▸ Exercise aim
Across the entries below, work out how many lines contain "front". Please give the number only.

- Opening Delimiter -

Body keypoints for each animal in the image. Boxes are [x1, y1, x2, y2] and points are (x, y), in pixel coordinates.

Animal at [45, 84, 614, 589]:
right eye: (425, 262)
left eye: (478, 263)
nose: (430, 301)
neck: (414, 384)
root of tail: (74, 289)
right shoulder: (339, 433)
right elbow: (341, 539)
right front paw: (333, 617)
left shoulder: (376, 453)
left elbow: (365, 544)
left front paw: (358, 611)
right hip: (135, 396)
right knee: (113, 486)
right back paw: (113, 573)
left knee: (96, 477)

- Closing Delimiter -
- Opening Delimiter -

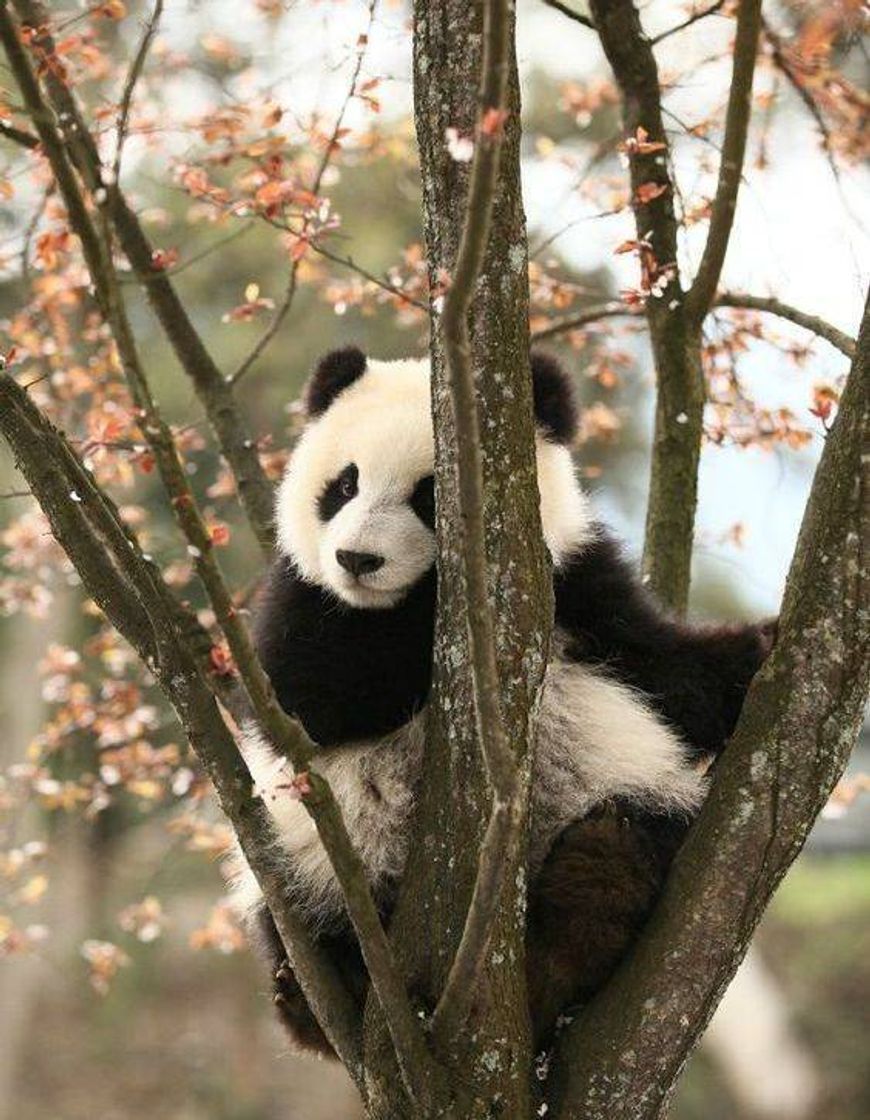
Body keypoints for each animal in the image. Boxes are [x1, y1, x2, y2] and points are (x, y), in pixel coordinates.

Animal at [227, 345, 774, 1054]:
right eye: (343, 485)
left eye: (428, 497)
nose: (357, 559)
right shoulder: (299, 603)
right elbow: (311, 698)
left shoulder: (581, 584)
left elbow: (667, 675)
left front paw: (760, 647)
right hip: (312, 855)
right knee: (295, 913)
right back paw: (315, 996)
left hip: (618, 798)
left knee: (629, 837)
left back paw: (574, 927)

- Closing Delimiter -

▸ Response to this exercise
3